К концу апреля лед на Унде, неподвижно лежавший могучим пластом всю зиму, ожил, растрескался, и половодьем понесло его в море. Очищались от зимней шубы и другие реки Мезенской губы — Майда, Мегра, Ручьи, Кулой.
Юго-западный ветер — шелоник торопил по горлу Белого моря двинский лед. Севернее Моржовца, между Кольским берегом и Конушиным мысом, льды беломорских рек перемешались и с ветрами и отливными течениями устремились на север, в океан. Навстречу им от норвежских фиордов, от Рыбачьего полуострова, полосой стопятидесятимильной ширины шло могучее теплое течение Гольфстрим. Попадая в его теплые струи, льды начинали таять.
Поморы, выходя на берег, долго смотрели вдаль, в серые половодные просторы речного устья. Ветер наполнял легкие привычными запахами весны и моря, будоражил кровь, звал в неведомые и ведомые дали.

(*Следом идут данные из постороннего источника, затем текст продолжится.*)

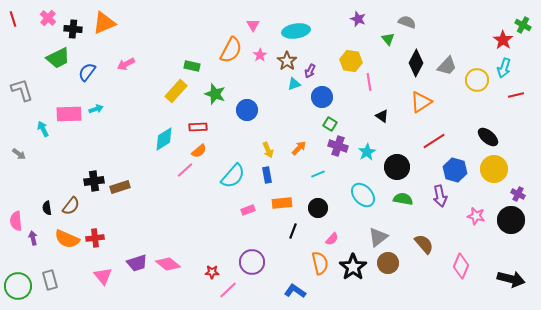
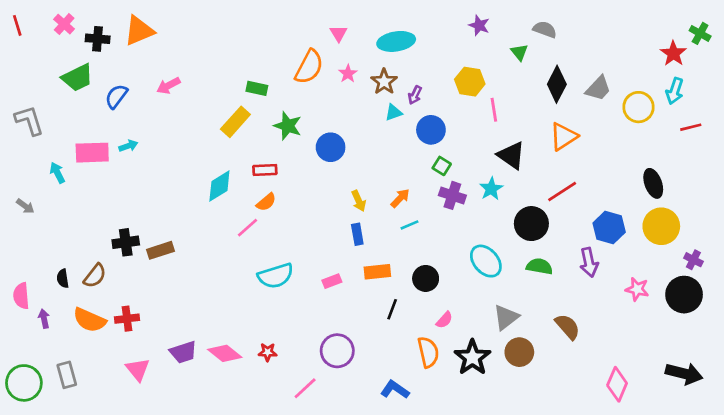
black triangle: (382, 116) -> (511, 155), size x1.6
black ellipse: (488, 137) -> (653, 183), turned 30
red line: (434, 141) -> (562, 191), moved
cyan star: (367, 152) -> (491, 189), moved
cyan line: (318, 174) -> (410, 225), moved
cyan semicircle: (233, 176) -> (276, 276), moved, turned 32
pink diamond: (461, 266) -> (617, 384), moved
red star: (212, 272) -> (268, 352), moved

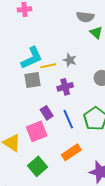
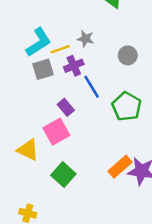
purple cross: (65, 87) -> (74, 66), moved
blue line: (68, 119) -> (92, 87), moved
orange rectangle: (71, 152) -> (120, 167), moved

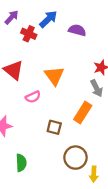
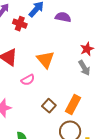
orange rectangle: (83, 112) -> (73, 105), moved
brown square: (54, 127) -> (49, 106), turned 32

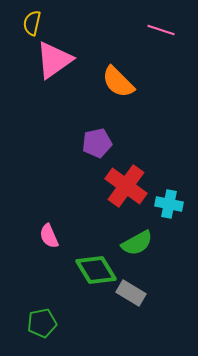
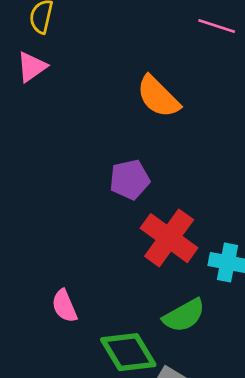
pink triangle: (54, 60) -> (32, 67), moved, size x0.6

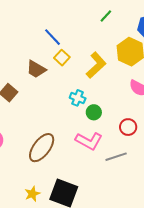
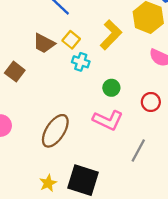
yellow square: (62, 58) -> (71, 40), moved
cyan cross: (78, 98) -> (81, 62), moved
gray line: (116, 157) -> (138, 151), moved, turned -40

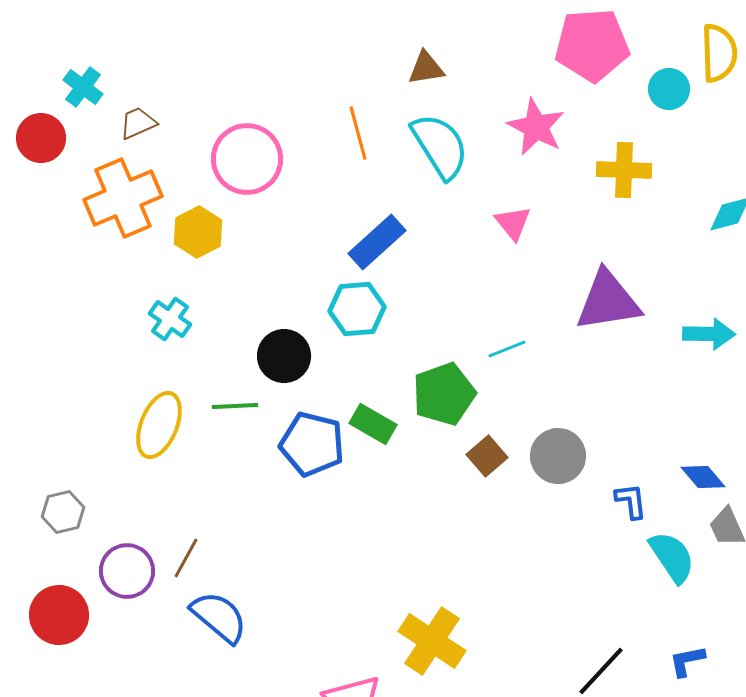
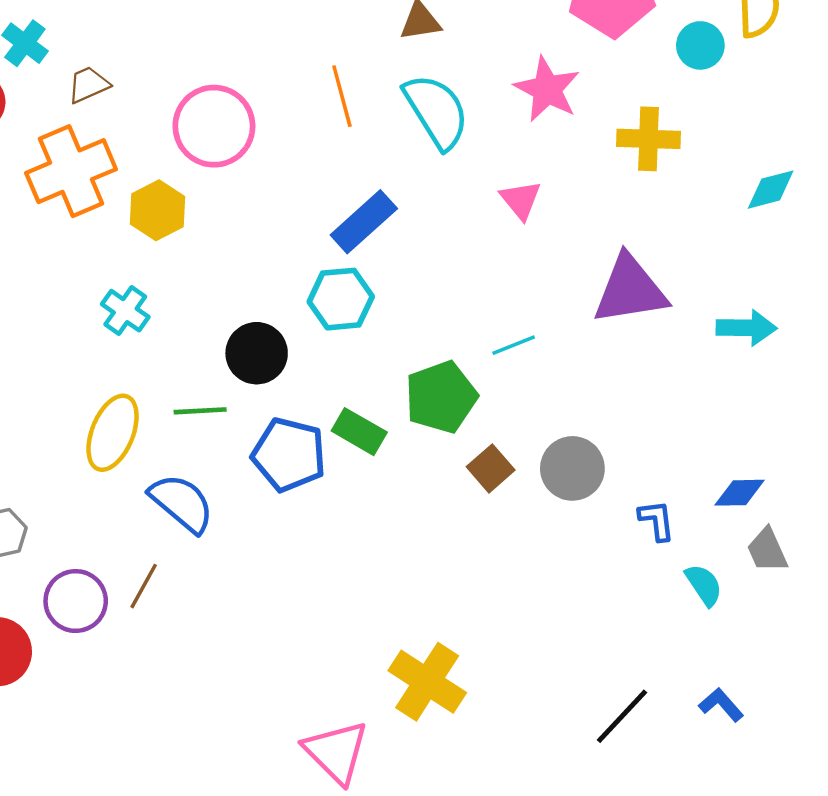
blue diamond: (703, 477) -> (740, 493), turned -51
cyan semicircle: (672, 557) -> (704, 585), size x0.7
blue semicircle: (219, 617) -> (182, 503), moved
blue L-shape: (687, 661) -> (721, 705), turned 60

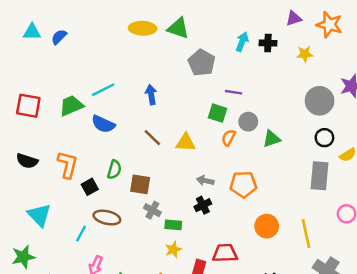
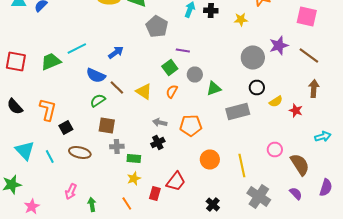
blue arrow: (151, 95) -> (116, 52), turned 63
green square: (218, 113) -> (170, 68), turned 35
blue semicircle: (103, 124) -> (96, 76), moved
orange semicircle: (229, 138) -> (172, 92), moved
yellow triangle: (186, 143) -> (144, 92), turned 30
black semicircle: (27, 161) -> (15, 106), turned 30
green semicircle: (114, 170) -> (98, 100), moved, turned -140
gray rectangle: (320, 176) -> (238, 112), moved, turned 70
gray cross: (152, 210) -> (117, 146), turned -32
cyan line: (81, 233) -> (50, 156), moved, turned -56
red trapezoid: (225, 253) -> (176, 182), turned 130

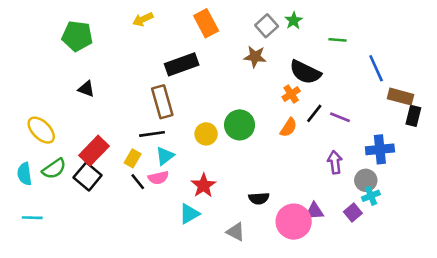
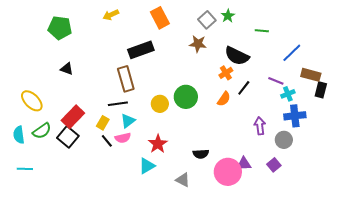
blue line: (376, 68) -> (292, 53), turned 70
purple line: (340, 117) -> (276, 81), moved
cyan cross: (371, 196) -> (288, 94), moved

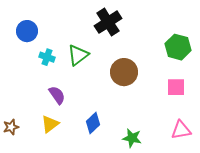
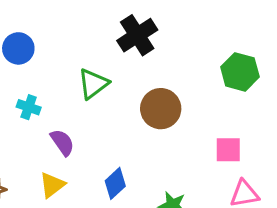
cyan cross: (47, 57) -> (29, 107), moved
pink square: (176, 87) -> (228, 150), moved

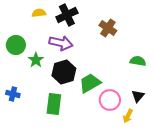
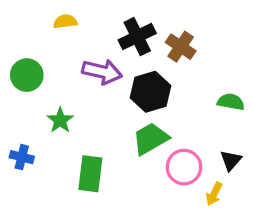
black cross: (67, 15) -> (137, 37), moved
green star: (36, 60) -> (60, 120), moved
black hexagon: (64, 72) -> (151, 92), moved

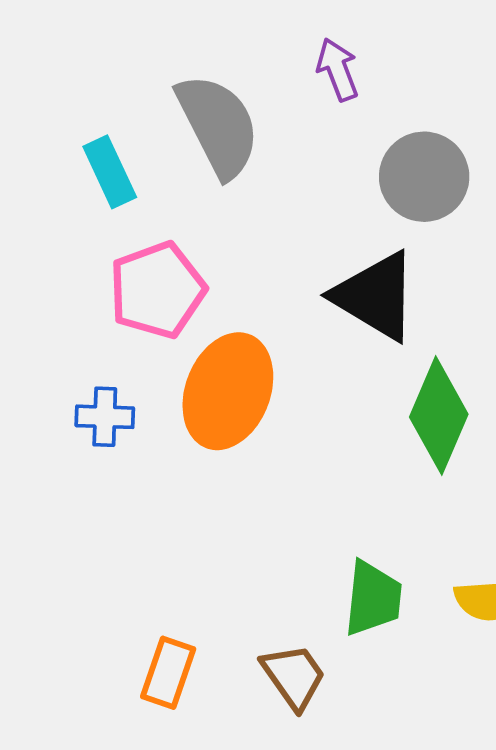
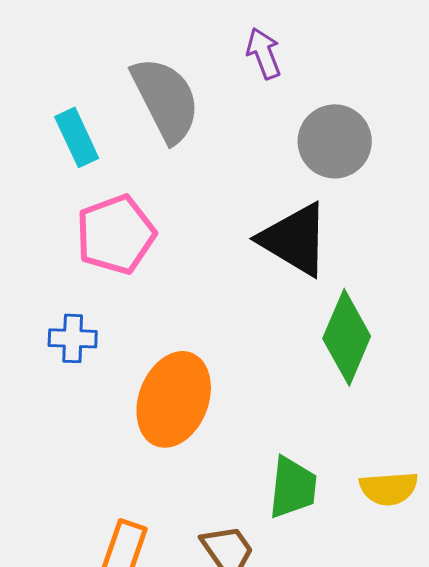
orange ellipse: (228, 391) -> (174, 399), moved

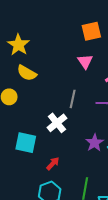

Зверобойное сырье на ряхинском заводе обработано, затарено, подготовлено к отправке. Хозяйский амбар на берегу забит бочками, ящиками, тюками тюленьих и нерпичьих шкур. На двери завода Вавила повесил большой, словно пудовая гиря, амбарный замок.
Дедко Иероним вышел на угор, опираясь на батожок. Щурил глаза на солнышко, любовался вольным полетом чаек. Вот одна задержалась над водой, часто-часто взмахивая крыльями, и вдруг ринулась вниз. Миг — и поднялась. Из клюва торчал рыбий хвост, Пролетела над водой, вернулась — хвост исчез. Снова нависла у самого берега.

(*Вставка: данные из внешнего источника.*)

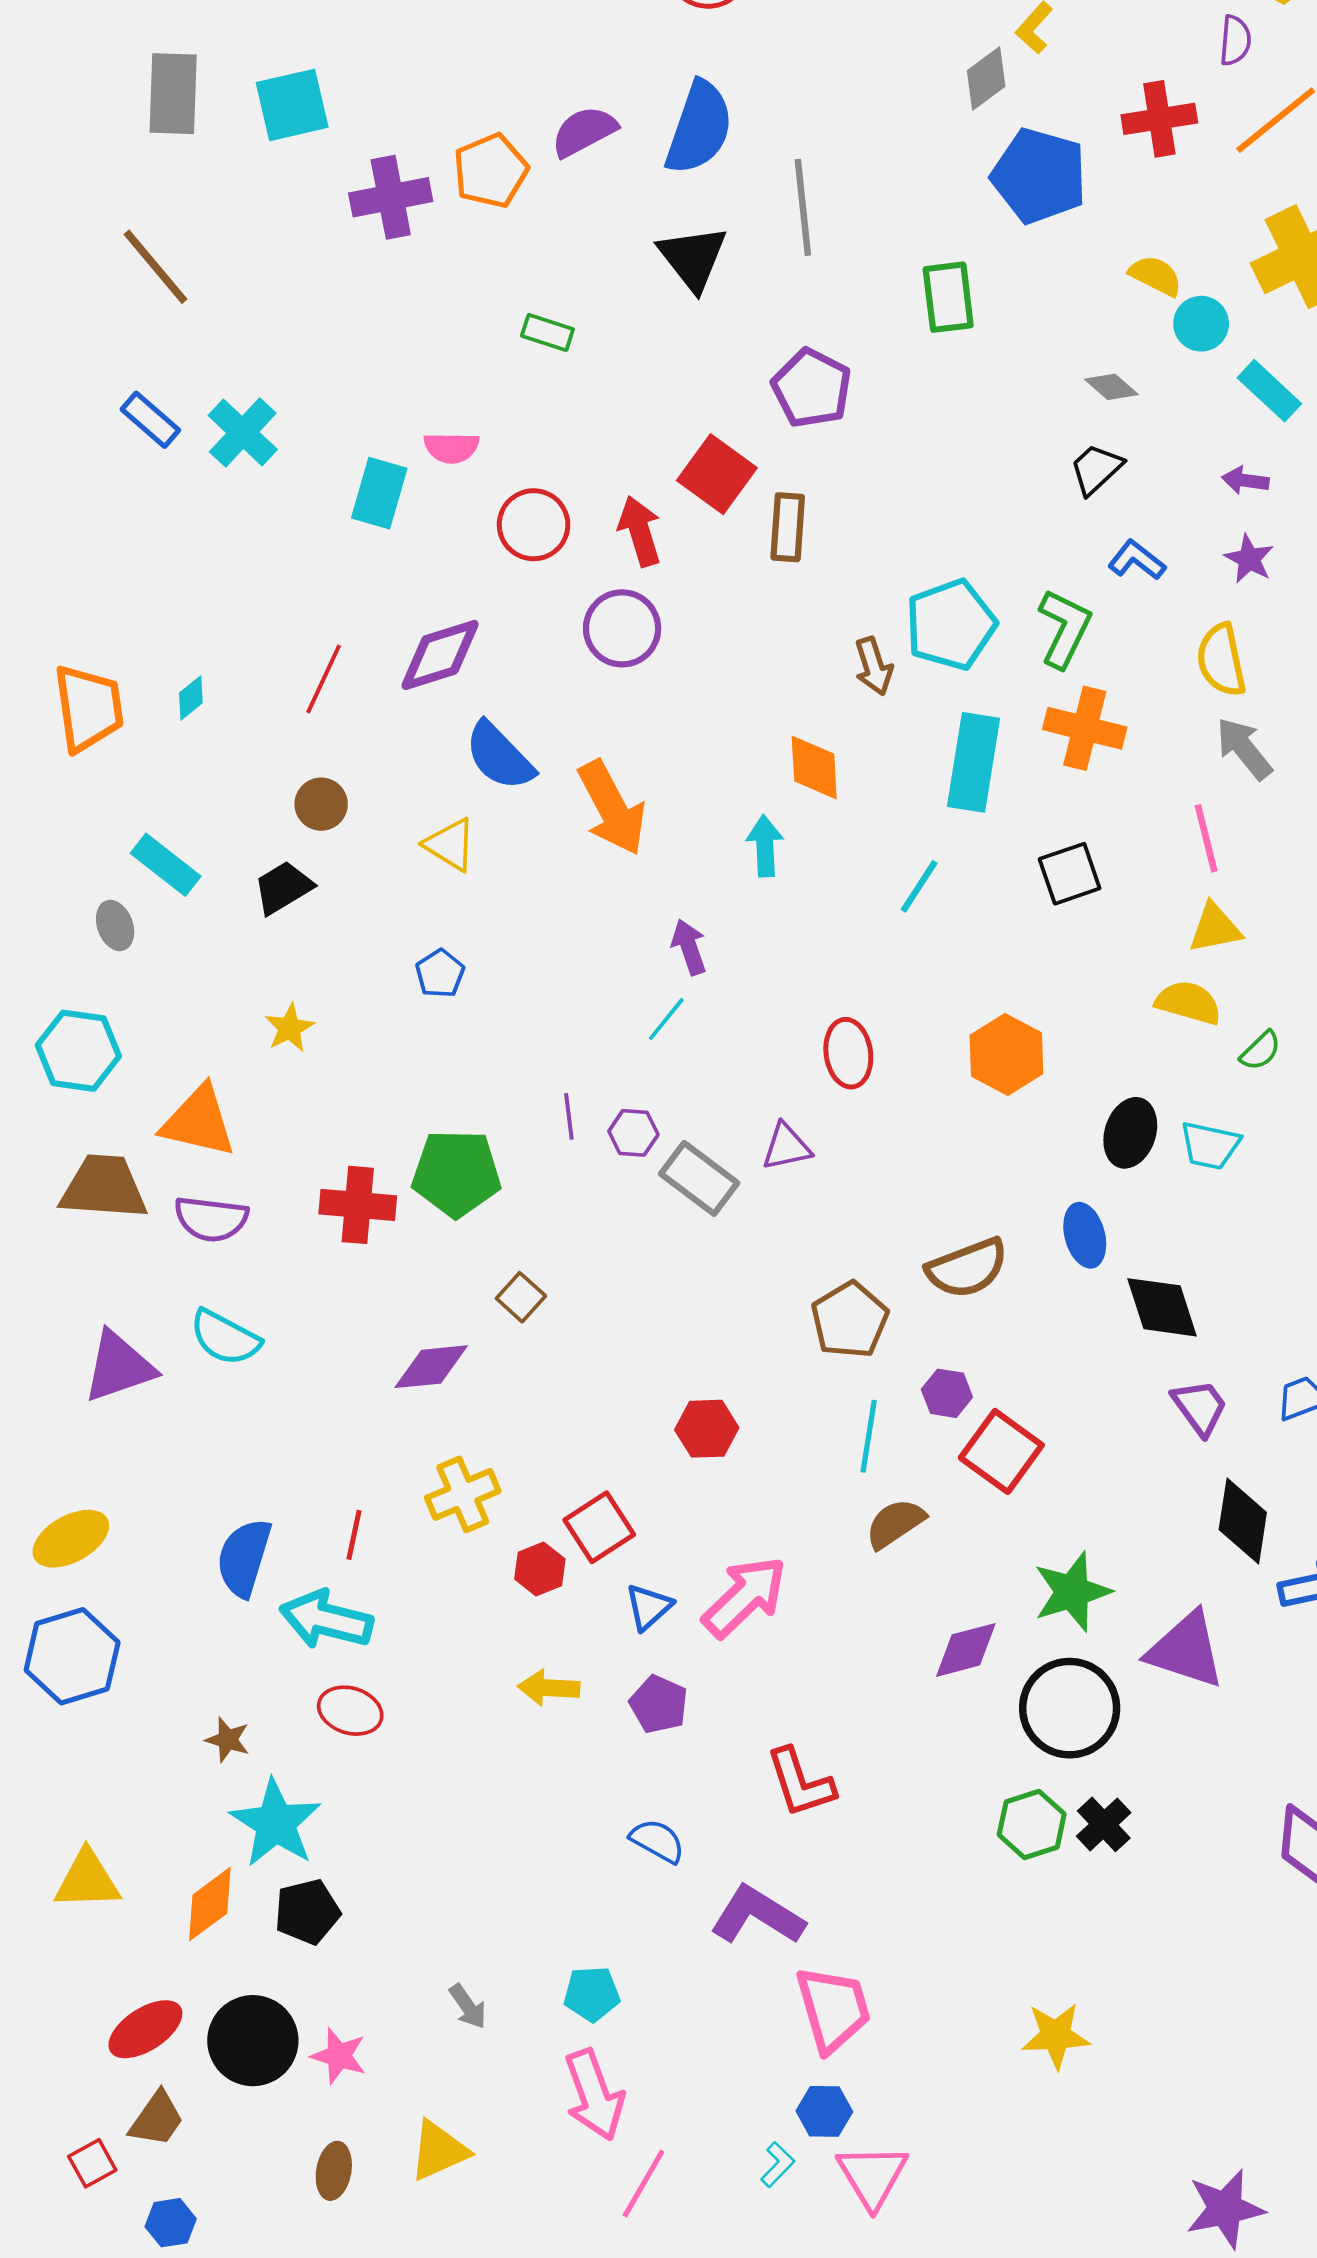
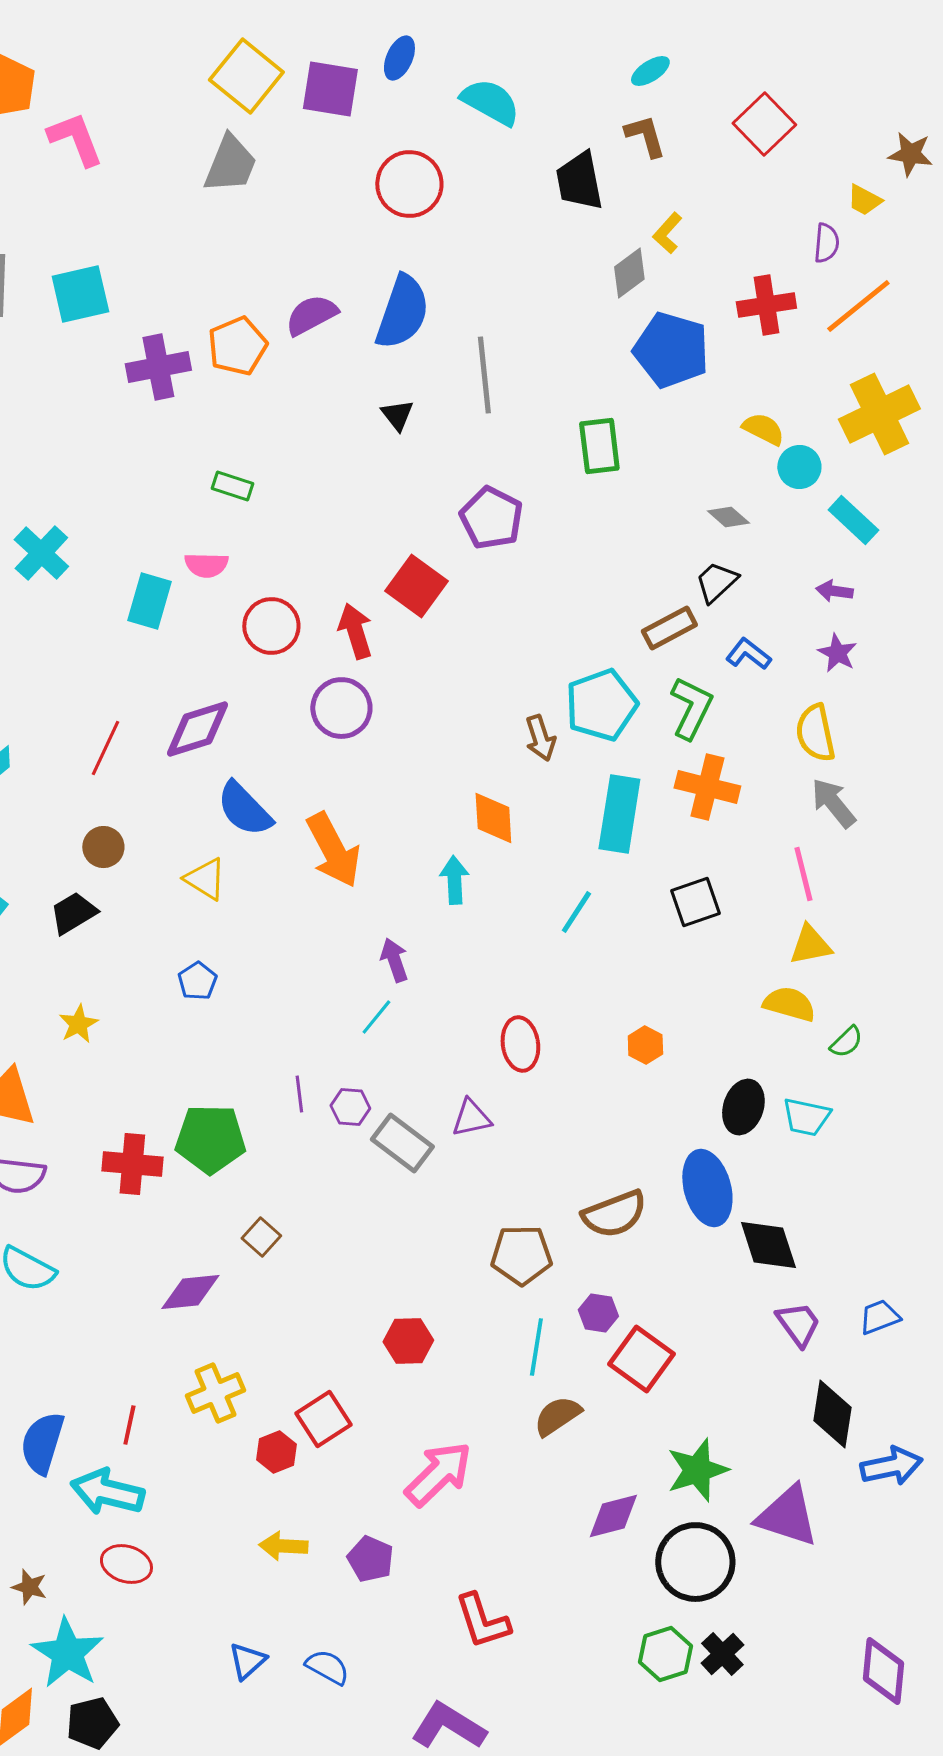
black triangle: (693, 258) -> (397, 415), size x0.6
green rectangle: (547, 333) -> (232, 486), moved
brown rectangle: (788, 527) -> (669, 628), moved, turned 58
orange hexagon: (1006, 1054) -> (645, 1045), size x0.6
blue ellipse: (1085, 1235) -> (707, 1188), size x1.5
brown pentagon: (850, 1320) -> (521, 1255), turned 30
blue triangle: (649, 1607) -> (247, 1661), moved
blue semicircle: (657, 1841) -> (327, 1667), moved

— Ловко у нее получается. На лету ест и не подавится! — сказал Родька, пришедший на берег вместе с дедом.
— Да, уж добывать себе пропитанье чайки мастерицы! — отозвался Иероним. — Что, Родя, скоро в море?
— Шхуна пойдет послезавтра, — сказал Родька с улыбкой, не скрывая радости.
— Хаживал и я зуйком-то, — начал Иероним. — Давай-ко сядем вон на то бревнышко, посидим… С отцом плавал. Он на Мурман покрученником ходил, на паруснике. В Вайде губе ловили треску ярусами. Тюки я отвивал, наживку очищал. Платили по пятаку за тюк. За день, бывало, отовью сорок тюков, заработаю, значит, два рубля. А отец ходил весельщиком. Так у него иной раз заработки и моего меньше.
Иероним весь погрузился в воспоминания, смотрел бесцветными прищуренными глазами на реку.
— А отвивать тюки не легко было. В вешню-то пору холодно, руки сводит, спина стынет. Куда-нибудь за избушку от ветра прячешься… Деньги-то заработанные берег, чтобы домой привезти в целости да сохранности. Чем жить? А тем, что у рыбаков выпрошу — рыбой. Придут, бывало, с моря, кричат: Держи, зуек! Кинут треску либо пикшу. Наваришь — и сыт.
И, словно вновь переживая давние обиды, старик укоризненно покачал головой.
— Зуек всем от мала до стара подчинялся, совсем был бесправный человек. Бывало, не так что сделаешь — линьком отдерут. И побаловаться не смей! А был я ведь в твоих годах. Хотелось поозоровать-то… Отец вступиться не смел, хоть и рядом. Суровы были поморские правила в старину. В специальном Устьянском Правильнике все записаны — того и придерживались. Теперь, правда, не знаю как: давно в море не бывал. Ну, да ты, Родя, себя в обиду не давай. Только будь послушен, трудолюбив, а остальное приложится, Дорофей тебя любит, побережет. Однако, как говорится, на Дорофея надейся, да и сам не плошай.